Bible Commentary

Isaiah 1:9

The Pulpit Commentary on Isaiah 1:9

The Pulpit Commentary · Joseph S. Exell and contributors · Public domain

The faithful remnant.

Except the Lord of hosts had left unto us a very small remnant, we should have been as Sodom, and we should have been like unto Gomorrah." This is as music of hope amid a strain of grief. And it is the first note of an evangelic prophecy, which is to merge into the "Comfort ye, comfort ye my people," of a later chapter. Where there is life there is hope in national calamity as well as in personal sickness. "A cottage in a vineyard" is a cottage that speaks of home (), "a lodge in a garden of cucumbers" is a center of care and toil; and a very small remnant may be a branch of healing to save a nation.

I. THE SMALL REMNANT BELONGS TO THE LORD OF HOSTS. Therefore power is on their side. What a contrast!—"host" and "remnant." Even so. God can multiply the loaves and fishes. God can put such power into the remnant that they may be able to say, "Greater is he that is for us than all that can be against us." We must not judge by numbers or statistics, nor by quantity, but by quality. Whose are these? Decide that; and then "This is the victory that overcometh the world, even our faith, "for that faith centers in God.

II. THE SMALL REMNANT IS ANTISEPTIC. It can arrest disease. It can heal. Take a few grains of some chemical substance, and they will color and cleanse an entire stream. "We should have been as Sodom is." Yes; God's judgments on a nation, as in our own at the time when profligate plays had undermined the moral life, have saved the nation. For when men laugh at sin, well-nigh the deepest depth has been reached; but godly souls are then used as leaven to purify the body politic. Judah and Jerusalem were almost gone, but the Lord had mercy on them.

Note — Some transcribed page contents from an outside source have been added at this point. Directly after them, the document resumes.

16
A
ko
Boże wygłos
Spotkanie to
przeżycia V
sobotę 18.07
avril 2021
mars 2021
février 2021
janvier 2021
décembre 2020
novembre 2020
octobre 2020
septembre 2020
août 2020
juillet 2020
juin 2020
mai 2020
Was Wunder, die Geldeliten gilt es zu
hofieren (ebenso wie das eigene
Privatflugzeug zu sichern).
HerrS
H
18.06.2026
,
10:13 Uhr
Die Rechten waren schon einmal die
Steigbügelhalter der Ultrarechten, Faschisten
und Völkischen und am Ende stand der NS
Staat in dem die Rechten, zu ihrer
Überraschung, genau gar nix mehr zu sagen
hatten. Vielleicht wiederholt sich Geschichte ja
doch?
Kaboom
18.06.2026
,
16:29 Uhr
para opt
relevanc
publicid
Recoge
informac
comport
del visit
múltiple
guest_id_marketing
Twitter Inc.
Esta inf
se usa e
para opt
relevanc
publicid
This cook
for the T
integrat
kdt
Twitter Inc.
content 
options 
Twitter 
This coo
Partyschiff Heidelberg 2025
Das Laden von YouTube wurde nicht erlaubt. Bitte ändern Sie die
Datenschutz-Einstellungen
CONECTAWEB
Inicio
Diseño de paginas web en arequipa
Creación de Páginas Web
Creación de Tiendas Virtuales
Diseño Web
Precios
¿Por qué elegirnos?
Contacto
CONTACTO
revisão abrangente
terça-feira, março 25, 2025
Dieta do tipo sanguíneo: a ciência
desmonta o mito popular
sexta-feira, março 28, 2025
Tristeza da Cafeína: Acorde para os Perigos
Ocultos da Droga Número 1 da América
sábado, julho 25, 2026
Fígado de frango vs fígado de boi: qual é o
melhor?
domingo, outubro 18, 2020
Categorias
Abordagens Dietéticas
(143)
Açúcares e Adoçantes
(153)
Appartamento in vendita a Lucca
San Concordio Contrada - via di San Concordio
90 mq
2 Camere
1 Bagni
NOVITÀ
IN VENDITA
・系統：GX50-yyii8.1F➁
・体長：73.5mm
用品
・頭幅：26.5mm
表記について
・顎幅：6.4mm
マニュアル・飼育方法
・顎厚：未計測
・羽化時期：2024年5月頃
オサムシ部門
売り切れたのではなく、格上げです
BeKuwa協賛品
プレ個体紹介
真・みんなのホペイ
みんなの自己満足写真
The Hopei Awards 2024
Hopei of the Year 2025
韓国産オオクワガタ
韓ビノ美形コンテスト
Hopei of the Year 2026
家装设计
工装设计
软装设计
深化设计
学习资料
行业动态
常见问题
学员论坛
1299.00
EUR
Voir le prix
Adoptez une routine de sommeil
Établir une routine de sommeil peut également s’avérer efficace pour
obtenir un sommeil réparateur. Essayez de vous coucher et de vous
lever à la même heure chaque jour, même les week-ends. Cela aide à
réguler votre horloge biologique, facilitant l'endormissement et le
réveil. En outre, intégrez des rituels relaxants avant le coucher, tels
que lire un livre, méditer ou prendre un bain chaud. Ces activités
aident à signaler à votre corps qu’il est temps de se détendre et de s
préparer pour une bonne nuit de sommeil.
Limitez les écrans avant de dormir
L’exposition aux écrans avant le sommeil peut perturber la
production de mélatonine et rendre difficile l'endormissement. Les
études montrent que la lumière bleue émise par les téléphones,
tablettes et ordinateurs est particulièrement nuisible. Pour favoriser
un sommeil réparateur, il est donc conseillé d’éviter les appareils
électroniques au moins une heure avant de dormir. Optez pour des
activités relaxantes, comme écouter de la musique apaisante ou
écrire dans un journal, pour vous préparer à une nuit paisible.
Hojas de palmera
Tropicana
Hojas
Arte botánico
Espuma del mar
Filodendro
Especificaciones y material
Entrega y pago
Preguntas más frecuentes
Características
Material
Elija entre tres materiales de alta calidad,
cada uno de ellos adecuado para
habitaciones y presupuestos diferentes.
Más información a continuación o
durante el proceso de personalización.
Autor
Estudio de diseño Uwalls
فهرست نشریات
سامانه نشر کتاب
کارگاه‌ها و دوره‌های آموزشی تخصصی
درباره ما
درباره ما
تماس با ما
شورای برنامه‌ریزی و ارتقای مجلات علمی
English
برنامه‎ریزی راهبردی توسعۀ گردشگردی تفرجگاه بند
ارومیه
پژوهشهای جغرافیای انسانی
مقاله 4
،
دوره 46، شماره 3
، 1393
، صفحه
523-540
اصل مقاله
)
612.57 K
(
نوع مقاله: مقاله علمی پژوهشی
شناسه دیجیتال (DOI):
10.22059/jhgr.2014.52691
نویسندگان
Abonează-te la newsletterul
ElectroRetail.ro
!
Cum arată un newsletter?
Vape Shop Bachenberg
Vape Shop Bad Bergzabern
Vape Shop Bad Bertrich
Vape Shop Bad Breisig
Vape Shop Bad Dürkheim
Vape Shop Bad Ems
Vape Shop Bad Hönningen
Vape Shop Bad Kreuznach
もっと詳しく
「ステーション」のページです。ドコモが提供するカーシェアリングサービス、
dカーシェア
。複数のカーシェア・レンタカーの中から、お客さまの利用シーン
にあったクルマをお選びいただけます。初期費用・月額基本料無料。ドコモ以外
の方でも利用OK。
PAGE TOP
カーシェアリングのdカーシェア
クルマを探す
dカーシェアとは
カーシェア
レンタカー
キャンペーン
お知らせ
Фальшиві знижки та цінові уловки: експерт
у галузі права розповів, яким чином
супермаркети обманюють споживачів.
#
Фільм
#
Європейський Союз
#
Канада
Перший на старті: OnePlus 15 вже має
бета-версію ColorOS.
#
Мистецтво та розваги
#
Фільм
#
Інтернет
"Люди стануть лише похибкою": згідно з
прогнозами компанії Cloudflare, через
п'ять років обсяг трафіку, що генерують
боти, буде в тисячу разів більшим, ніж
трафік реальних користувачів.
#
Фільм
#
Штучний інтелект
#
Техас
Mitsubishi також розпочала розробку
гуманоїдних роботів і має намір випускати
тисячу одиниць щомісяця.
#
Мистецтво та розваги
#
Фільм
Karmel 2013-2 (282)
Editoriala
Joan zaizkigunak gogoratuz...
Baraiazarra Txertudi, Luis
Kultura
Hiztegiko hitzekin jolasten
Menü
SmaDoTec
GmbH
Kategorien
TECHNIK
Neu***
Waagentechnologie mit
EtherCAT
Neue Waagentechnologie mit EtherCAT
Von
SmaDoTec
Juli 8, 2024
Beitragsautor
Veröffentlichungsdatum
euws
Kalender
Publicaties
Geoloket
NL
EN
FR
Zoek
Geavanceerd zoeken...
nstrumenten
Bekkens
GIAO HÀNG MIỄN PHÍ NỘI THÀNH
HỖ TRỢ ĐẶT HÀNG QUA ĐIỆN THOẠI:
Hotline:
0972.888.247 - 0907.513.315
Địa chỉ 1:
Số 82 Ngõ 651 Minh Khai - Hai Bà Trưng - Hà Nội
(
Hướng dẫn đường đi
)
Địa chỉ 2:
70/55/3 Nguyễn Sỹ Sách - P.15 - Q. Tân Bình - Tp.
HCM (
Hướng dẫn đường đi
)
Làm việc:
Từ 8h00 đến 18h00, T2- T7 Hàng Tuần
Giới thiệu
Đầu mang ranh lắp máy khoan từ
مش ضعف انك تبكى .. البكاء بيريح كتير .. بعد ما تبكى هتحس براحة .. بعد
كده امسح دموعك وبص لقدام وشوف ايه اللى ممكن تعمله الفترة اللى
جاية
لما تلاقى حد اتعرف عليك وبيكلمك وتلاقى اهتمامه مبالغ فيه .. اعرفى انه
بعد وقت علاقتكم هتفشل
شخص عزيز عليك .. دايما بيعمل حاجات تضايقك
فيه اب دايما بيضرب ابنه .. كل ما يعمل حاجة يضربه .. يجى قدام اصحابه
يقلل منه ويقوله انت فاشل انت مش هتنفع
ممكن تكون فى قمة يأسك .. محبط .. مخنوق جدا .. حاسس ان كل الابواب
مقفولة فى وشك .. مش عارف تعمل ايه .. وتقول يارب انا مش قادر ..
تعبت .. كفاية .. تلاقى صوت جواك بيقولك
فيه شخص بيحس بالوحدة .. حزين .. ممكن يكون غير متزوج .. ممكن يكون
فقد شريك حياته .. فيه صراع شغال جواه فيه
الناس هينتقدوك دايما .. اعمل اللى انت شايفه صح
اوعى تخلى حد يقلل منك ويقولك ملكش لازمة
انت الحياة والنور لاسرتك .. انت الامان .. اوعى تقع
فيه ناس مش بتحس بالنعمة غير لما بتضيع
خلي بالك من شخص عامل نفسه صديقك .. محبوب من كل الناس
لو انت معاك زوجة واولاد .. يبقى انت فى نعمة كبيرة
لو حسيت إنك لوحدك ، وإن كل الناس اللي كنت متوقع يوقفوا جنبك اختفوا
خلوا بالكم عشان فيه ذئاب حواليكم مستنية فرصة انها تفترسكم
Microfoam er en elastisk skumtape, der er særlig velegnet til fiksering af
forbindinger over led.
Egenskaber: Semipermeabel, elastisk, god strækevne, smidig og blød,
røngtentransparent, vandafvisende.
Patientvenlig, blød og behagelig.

III. THE SMALL REMNANT IS TO SPREAD THE WORD OF THE LORD. The next verse says, "Hear ye the Word of the Lord." It is a Divine revelation that is to save them. And the prophet who speaks is called Isaiah, or Iesahiaha, signifying "the salvation of the Lord; 'so that though the prophet speaks stern words of rebuke, his very name contains the glorious issue of his work. His work was laborious and long—he prophesied in the days of Uzziah, Jotham, Ahaz, and Hezekiah. Terribly profane were those days, for in the days of Ahaz "the doors of the house of the Lord were shut up, and idolatrous altars were erected in every corner of Jerusalem." But God sent his Word and healed them; and that is the true regenerator in every age.—W.M.S.